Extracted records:
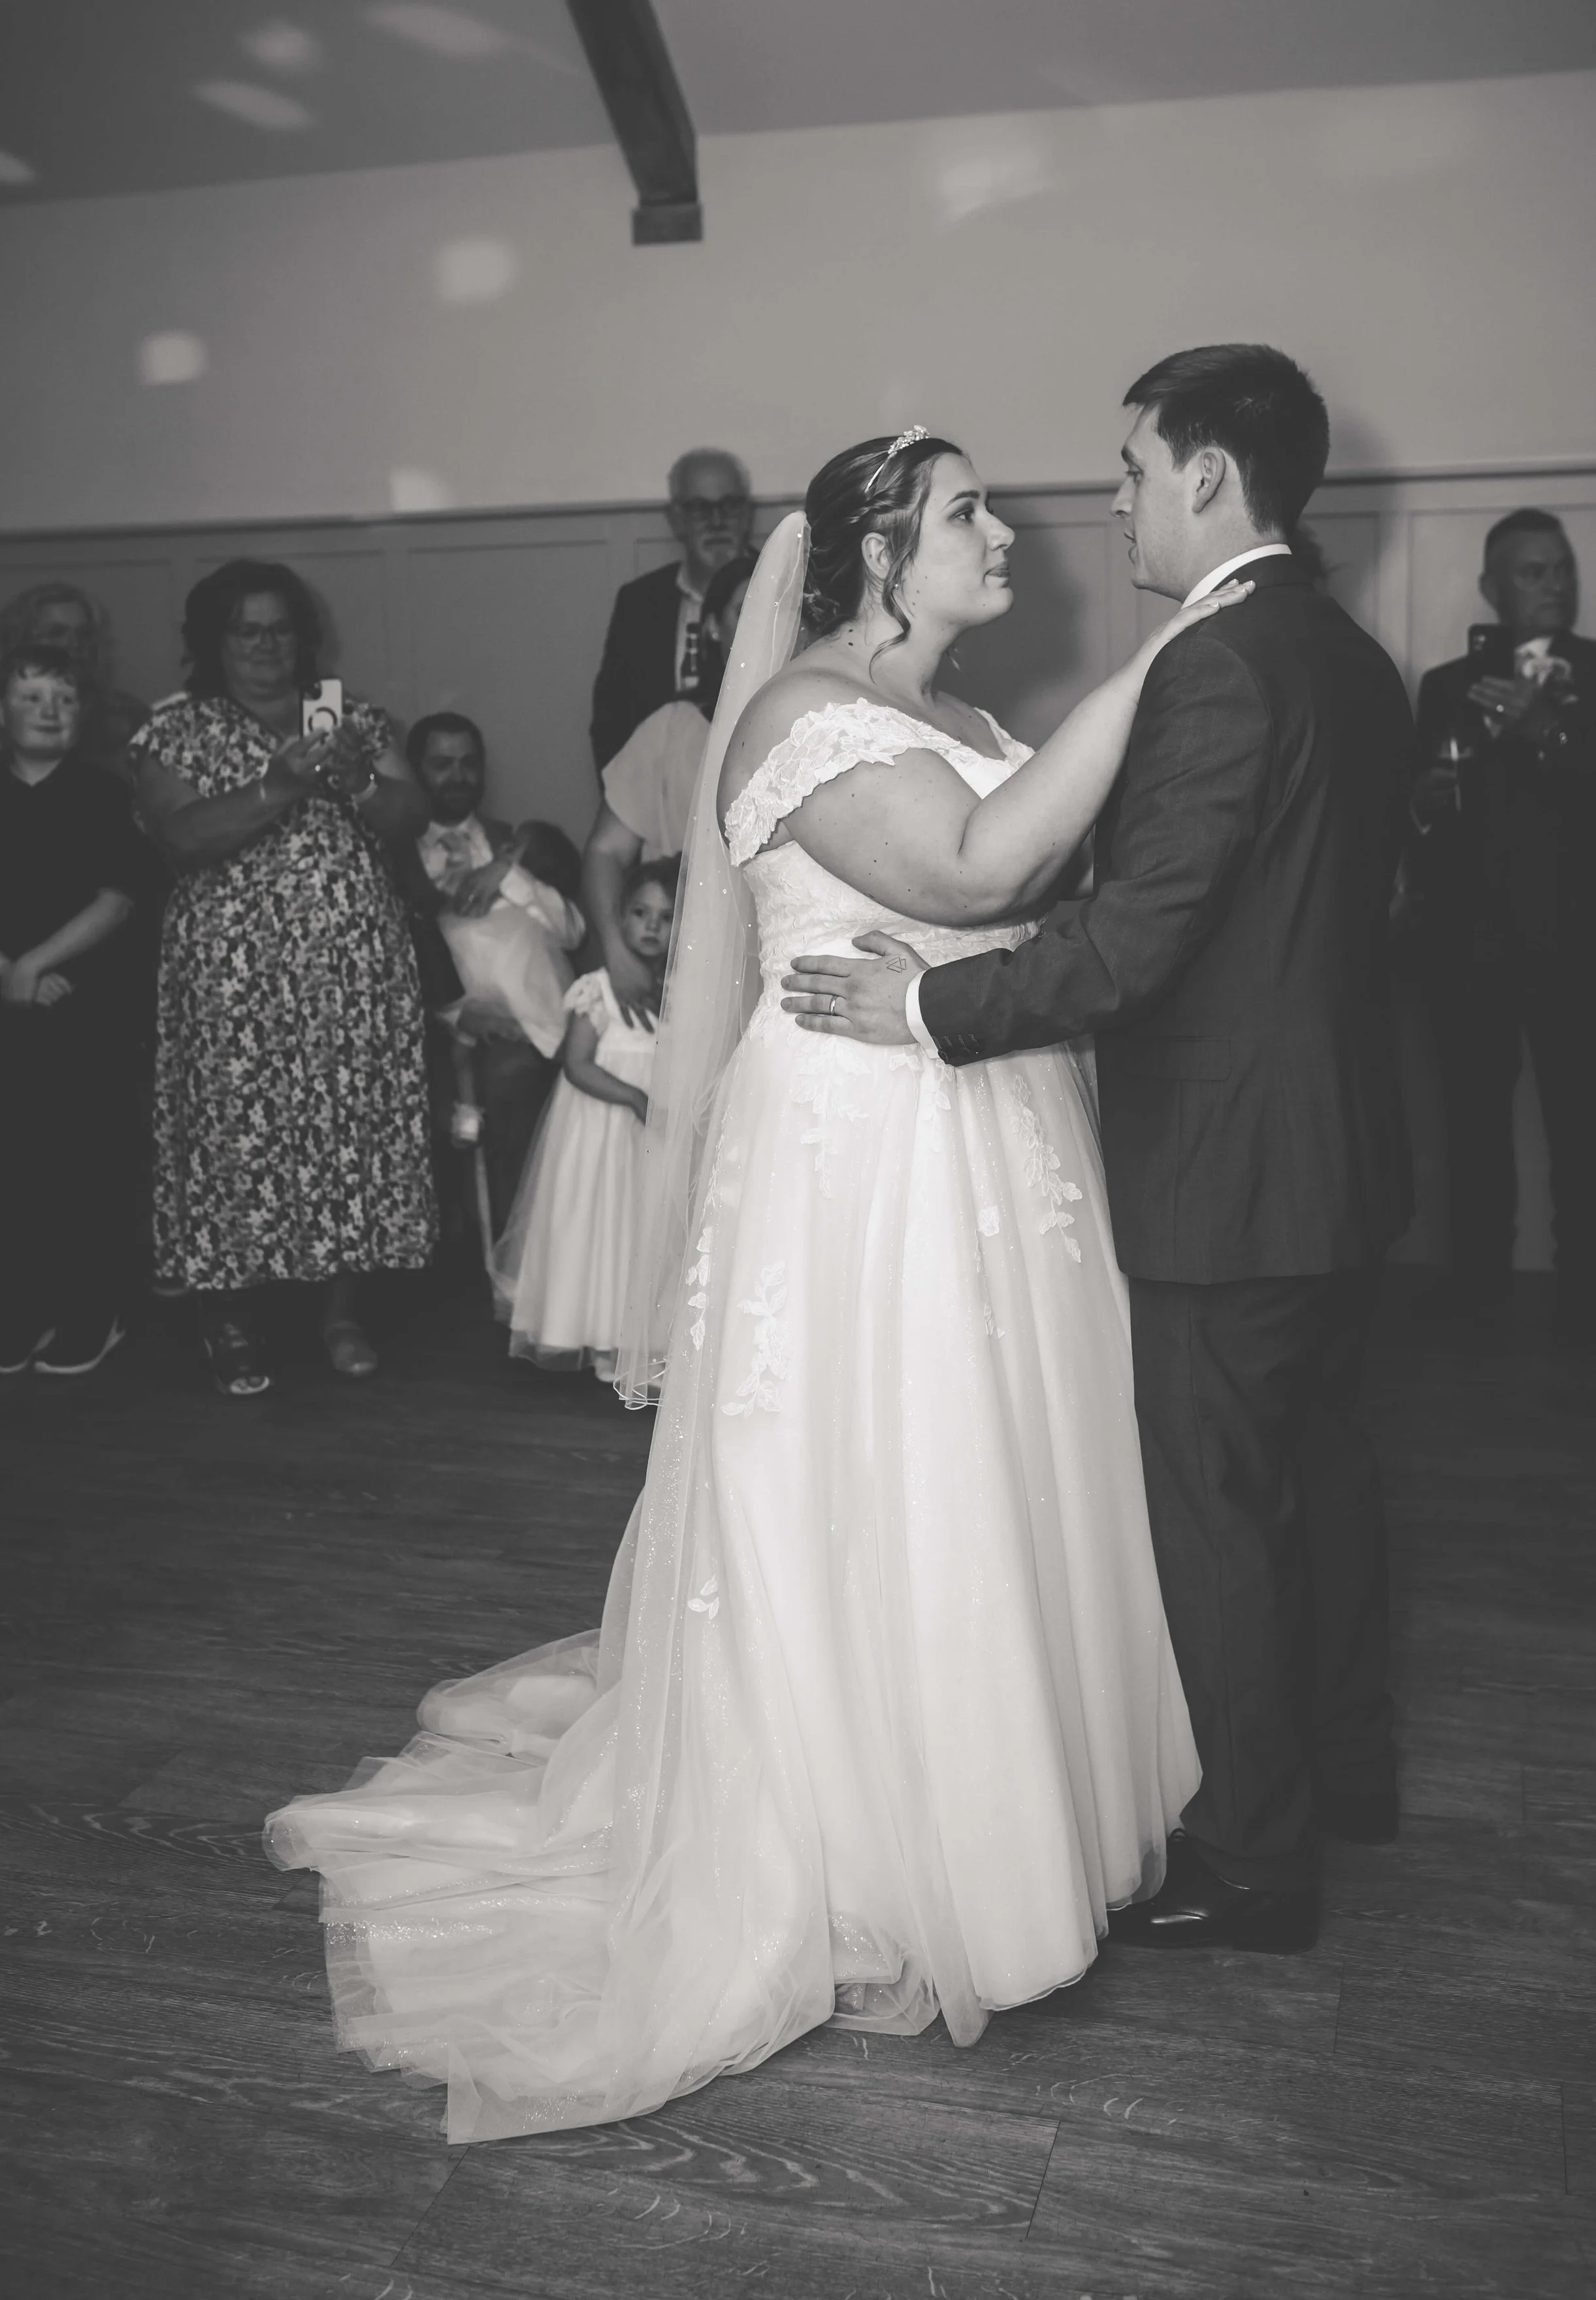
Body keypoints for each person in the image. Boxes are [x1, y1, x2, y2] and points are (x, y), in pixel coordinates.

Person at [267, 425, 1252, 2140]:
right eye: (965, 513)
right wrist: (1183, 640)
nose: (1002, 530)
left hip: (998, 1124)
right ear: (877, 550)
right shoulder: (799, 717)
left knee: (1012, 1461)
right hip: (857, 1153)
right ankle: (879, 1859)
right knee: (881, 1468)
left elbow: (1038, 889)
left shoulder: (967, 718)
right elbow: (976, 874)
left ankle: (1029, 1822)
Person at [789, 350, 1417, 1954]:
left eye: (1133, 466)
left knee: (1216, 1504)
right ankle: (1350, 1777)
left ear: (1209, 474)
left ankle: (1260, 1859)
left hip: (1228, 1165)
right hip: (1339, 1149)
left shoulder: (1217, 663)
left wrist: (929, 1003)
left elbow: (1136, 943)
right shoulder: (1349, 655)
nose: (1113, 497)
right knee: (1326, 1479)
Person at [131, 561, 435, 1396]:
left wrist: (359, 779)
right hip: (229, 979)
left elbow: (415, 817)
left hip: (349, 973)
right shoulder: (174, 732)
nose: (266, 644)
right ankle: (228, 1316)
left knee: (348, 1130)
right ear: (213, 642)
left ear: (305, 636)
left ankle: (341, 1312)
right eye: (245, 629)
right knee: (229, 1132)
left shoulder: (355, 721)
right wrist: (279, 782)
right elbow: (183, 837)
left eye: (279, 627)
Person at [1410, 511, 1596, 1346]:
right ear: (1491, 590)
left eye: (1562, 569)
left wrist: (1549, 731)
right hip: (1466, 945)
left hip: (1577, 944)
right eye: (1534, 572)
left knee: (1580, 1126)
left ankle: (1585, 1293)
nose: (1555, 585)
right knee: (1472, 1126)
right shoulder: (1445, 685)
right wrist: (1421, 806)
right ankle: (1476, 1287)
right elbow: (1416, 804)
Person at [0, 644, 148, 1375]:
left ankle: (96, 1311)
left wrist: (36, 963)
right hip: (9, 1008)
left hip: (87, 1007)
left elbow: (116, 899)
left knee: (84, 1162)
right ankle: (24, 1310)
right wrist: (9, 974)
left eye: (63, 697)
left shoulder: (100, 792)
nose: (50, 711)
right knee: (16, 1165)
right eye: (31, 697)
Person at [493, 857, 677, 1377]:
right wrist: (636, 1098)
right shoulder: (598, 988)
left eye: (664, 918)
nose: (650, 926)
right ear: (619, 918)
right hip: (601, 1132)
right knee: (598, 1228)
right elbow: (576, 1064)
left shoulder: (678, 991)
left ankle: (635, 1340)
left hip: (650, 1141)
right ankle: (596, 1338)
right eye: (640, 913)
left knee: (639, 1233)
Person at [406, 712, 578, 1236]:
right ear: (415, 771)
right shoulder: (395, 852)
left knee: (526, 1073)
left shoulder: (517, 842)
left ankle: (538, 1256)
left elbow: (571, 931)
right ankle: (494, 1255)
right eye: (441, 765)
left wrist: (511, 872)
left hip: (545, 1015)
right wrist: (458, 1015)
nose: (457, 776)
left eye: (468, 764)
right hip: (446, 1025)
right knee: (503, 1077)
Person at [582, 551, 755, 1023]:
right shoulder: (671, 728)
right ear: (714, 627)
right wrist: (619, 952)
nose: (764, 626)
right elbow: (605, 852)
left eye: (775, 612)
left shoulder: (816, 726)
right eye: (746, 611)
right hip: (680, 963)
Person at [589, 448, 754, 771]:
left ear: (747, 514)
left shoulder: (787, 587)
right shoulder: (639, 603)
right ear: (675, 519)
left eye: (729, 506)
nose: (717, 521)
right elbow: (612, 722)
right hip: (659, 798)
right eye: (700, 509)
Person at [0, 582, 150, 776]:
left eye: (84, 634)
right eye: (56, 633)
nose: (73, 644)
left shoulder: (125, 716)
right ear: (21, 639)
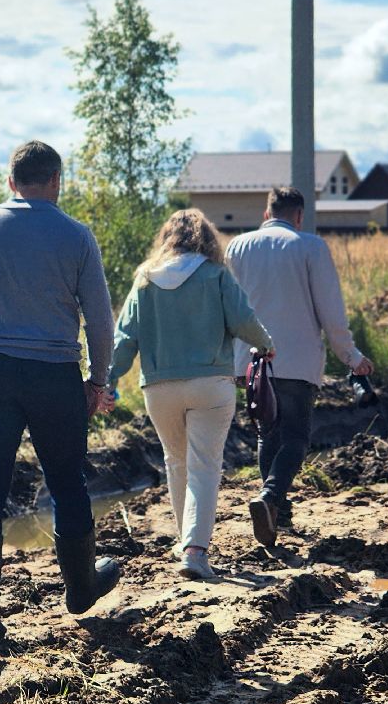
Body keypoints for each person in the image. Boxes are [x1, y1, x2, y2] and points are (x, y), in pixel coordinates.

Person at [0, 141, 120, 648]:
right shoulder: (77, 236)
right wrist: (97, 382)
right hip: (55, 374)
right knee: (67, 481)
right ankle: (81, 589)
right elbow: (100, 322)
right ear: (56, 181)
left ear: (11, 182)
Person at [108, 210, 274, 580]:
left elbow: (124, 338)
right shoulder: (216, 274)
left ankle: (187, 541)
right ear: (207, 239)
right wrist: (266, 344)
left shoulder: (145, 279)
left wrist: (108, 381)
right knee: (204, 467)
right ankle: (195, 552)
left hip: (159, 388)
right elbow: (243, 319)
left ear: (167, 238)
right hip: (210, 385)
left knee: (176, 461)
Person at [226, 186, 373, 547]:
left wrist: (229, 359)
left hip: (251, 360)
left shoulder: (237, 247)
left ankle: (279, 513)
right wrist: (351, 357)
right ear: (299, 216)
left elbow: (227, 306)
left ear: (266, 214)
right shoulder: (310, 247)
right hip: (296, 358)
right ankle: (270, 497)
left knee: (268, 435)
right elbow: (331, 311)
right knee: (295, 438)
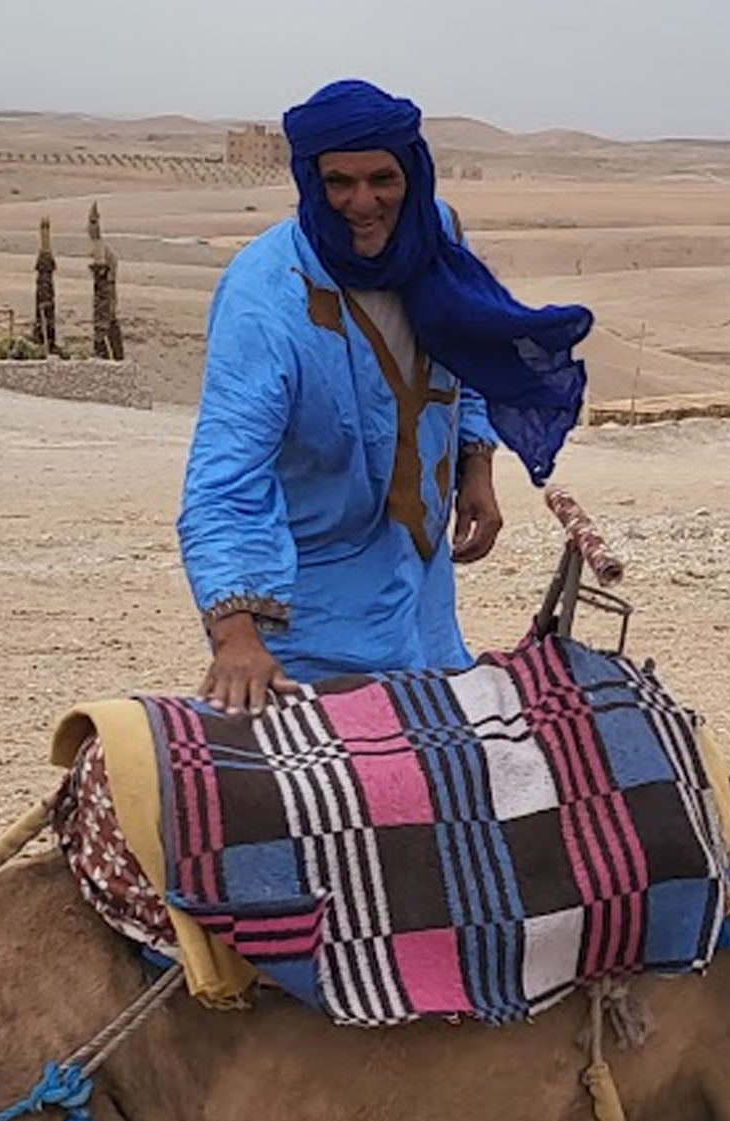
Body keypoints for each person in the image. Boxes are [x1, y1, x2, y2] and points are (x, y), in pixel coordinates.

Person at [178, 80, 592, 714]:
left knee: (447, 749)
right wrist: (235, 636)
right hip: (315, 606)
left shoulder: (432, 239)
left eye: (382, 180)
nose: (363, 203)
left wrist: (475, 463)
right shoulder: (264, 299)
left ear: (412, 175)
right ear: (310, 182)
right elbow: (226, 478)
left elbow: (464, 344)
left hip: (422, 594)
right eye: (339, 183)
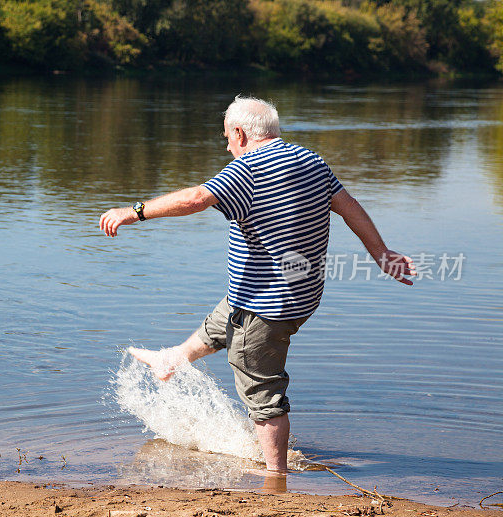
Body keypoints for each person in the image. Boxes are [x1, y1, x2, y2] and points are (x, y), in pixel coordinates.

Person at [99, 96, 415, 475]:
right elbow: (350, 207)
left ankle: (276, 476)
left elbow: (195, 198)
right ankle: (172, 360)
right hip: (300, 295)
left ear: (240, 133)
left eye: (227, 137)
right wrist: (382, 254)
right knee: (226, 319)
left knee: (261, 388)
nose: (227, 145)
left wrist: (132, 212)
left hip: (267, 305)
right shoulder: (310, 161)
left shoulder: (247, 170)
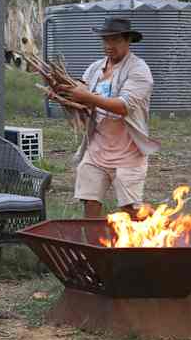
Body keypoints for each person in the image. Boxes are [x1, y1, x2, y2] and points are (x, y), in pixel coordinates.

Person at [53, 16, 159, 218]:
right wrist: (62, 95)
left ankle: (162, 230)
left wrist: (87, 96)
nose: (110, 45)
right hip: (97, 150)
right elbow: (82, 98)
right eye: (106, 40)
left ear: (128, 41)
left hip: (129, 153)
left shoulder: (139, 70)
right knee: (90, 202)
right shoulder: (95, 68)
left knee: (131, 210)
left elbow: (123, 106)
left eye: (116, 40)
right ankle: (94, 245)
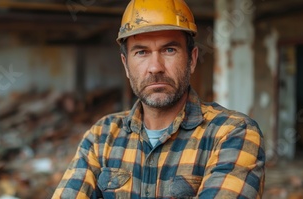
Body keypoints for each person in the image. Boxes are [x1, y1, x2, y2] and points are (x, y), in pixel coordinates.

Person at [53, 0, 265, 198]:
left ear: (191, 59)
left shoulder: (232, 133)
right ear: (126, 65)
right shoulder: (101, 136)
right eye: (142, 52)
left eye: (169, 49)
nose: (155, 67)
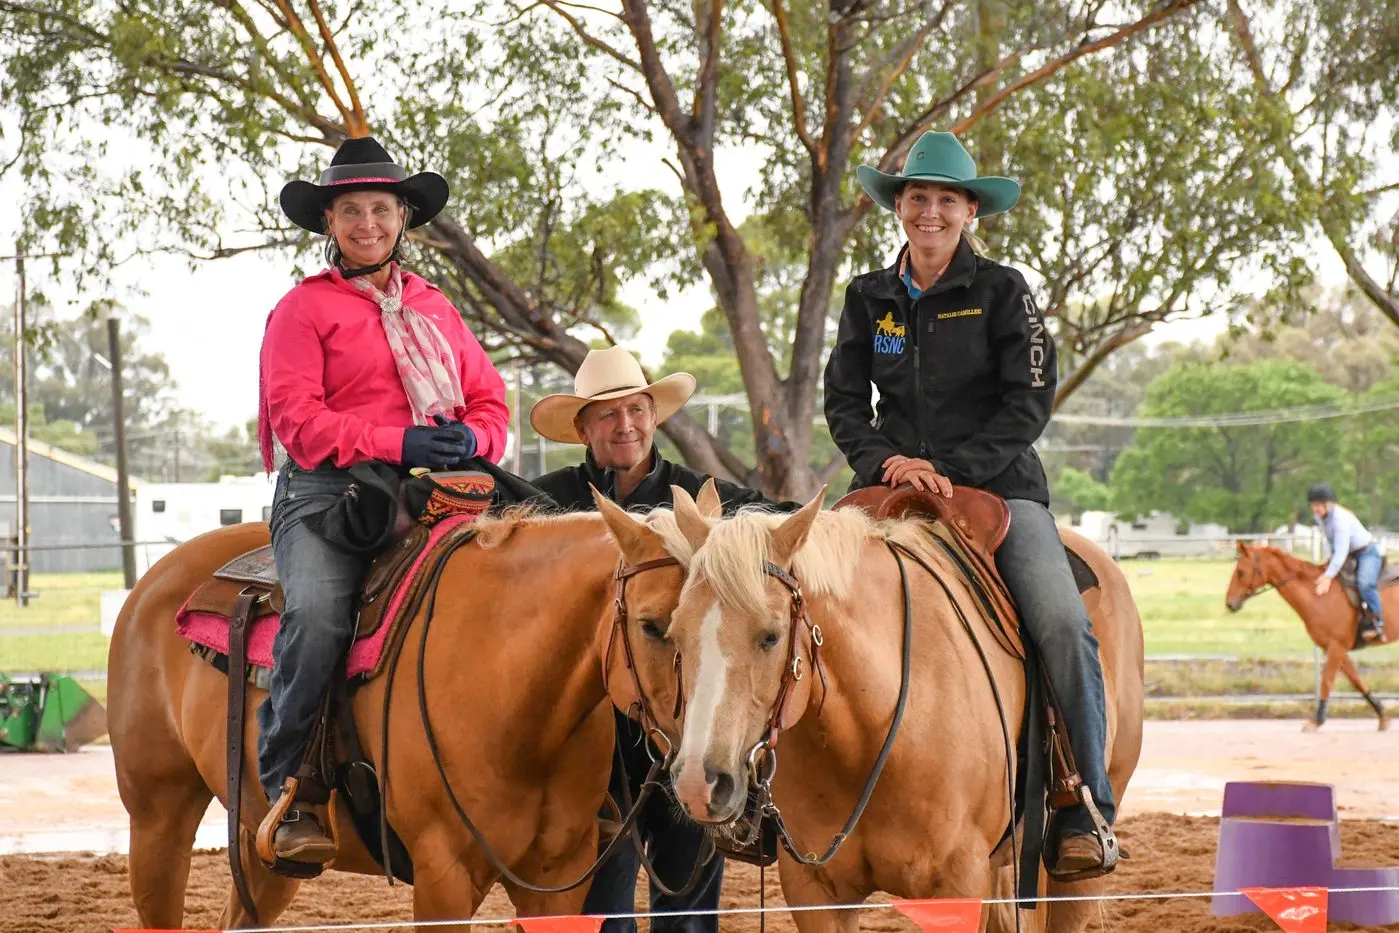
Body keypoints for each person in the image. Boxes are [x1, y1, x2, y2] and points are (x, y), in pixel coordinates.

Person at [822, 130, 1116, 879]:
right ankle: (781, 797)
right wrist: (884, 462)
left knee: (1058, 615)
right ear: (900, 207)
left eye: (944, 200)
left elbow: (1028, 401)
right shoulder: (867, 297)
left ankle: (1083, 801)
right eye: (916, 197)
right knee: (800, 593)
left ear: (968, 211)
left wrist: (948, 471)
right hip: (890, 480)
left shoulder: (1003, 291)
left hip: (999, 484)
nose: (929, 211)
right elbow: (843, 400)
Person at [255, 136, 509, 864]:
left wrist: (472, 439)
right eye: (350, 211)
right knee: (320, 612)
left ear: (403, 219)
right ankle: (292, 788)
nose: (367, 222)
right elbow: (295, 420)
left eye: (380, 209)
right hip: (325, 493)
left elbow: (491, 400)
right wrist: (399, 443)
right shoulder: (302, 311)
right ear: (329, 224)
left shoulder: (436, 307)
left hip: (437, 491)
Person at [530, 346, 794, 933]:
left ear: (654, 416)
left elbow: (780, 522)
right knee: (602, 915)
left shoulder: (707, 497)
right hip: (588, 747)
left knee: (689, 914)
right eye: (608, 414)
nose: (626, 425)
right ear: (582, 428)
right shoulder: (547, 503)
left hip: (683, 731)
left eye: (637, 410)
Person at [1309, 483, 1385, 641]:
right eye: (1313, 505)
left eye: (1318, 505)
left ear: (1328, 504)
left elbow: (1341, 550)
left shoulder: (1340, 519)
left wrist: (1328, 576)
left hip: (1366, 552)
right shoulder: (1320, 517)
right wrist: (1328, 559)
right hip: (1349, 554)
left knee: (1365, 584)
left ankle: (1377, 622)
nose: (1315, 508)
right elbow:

EXERCISE INSTRUCTIONS
Give the exact lines, and only those, from the line containing "right hip: (890, 480)" through the line containing "nose: (367, 222)" in the entries above.

RESULT
right hip: (890, 480)
left shoulder: (1003, 291)
left hip: (999, 484)
nose: (929, 211)
right elbow: (843, 400)
Person at [255, 136, 509, 864]:
left wrist: (472, 439)
right eye: (350, 211)
right knee: (320, 612)
left ear: (403, 219)
right ankle: (292, 788)
nose: (367, 222)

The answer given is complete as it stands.